いて座
闇の色は何色か
高島野十郎の『蝋燭』
今週のいて座は、「蝋燭の焔の瑠璃や夏の暮れ」(山西雅子)という句というのごとし。あるいは、闇の中に、見えないはずのものを見ていくような星回り。
かつて高島野十郎という、少し変わった画家がいた。彼は主に親しい人への贈呈用に生涯にわたって蝋燭の焔を描き続けた人で、彼が描く焔の下部には必ず瑠璃色が使われているのが常でした。
掲句は、そんな高島野十郎の絵をどこか思わせるところがあり、焔と言われて普通は赤やオレンジや黄色を連想するであろうところに、やや紫みを帯びた青の瑠璃色を持ってきている。
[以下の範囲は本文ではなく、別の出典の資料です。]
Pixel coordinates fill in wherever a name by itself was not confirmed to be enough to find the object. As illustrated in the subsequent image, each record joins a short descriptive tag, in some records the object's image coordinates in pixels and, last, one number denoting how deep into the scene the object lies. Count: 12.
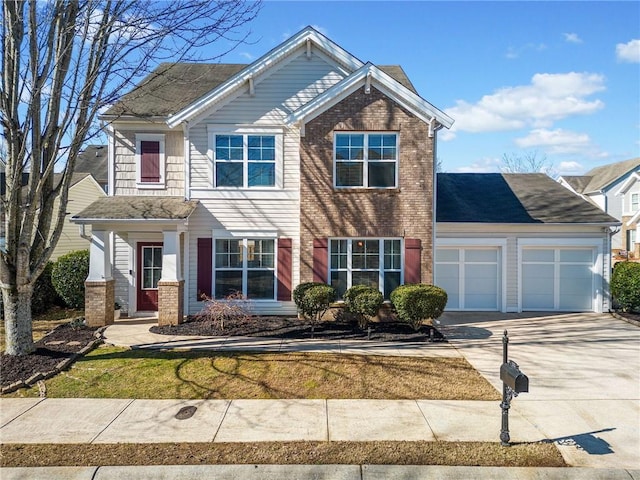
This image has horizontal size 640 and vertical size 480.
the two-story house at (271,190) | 11.52
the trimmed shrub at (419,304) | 10.46
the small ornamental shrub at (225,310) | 10.41
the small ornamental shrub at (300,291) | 10.97
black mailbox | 4.70
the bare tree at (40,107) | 7.50
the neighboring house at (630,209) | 31.70
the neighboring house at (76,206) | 19.78
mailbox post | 4.73
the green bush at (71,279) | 12.89
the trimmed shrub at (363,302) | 10.77
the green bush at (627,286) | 13.02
これは、野十郎もそうであったように、言葉上の連想ではなく、確かな観察から出てきたものなのでしょう。
実際、火を包んでいる闇にも色はあり、それはちょうど焔の内と外で呼応しあうような感じとも言えるかもしれません。
物事が盛んに勢い込んでいく夏の時代にも、その背後に「影」はあり、今週のいて座においては、むしろそうした自身の「影」ということの方が主題となってくるように思います。
沈殿物を浮かばせる
まず目を閉じて、今の自分の日常をぐるりと見回してみてください。そこにあるのは喜びや楽しさや、満ち足りた気持ちだけでしょうか?
嬉しかったことや楽しかった記憶が浮かんできた後、しばらく無心で心の底を覗いていれば、そこには必ず不安や焦り、嫌悪、反発、怒りなど、様々な不純物が次から次に浮かんでくるはず。
思想家の井筒俊彦は人間の意識世界について触れる中で、
「底の知れない沼のように、人間の意識は不気味なものだ。それは奇怪なものたちの棲息する世界。その深みに、一体、どんなものがひそみ隠れているのか。」(『意識と本質』)
と書きましたが、まさに今週のあなたはそうした自分の心中に潜む「不気味なもの」や「奇怪なものたち」に目を凝らし、しかと見届けていくことを大切にしていきたいところです。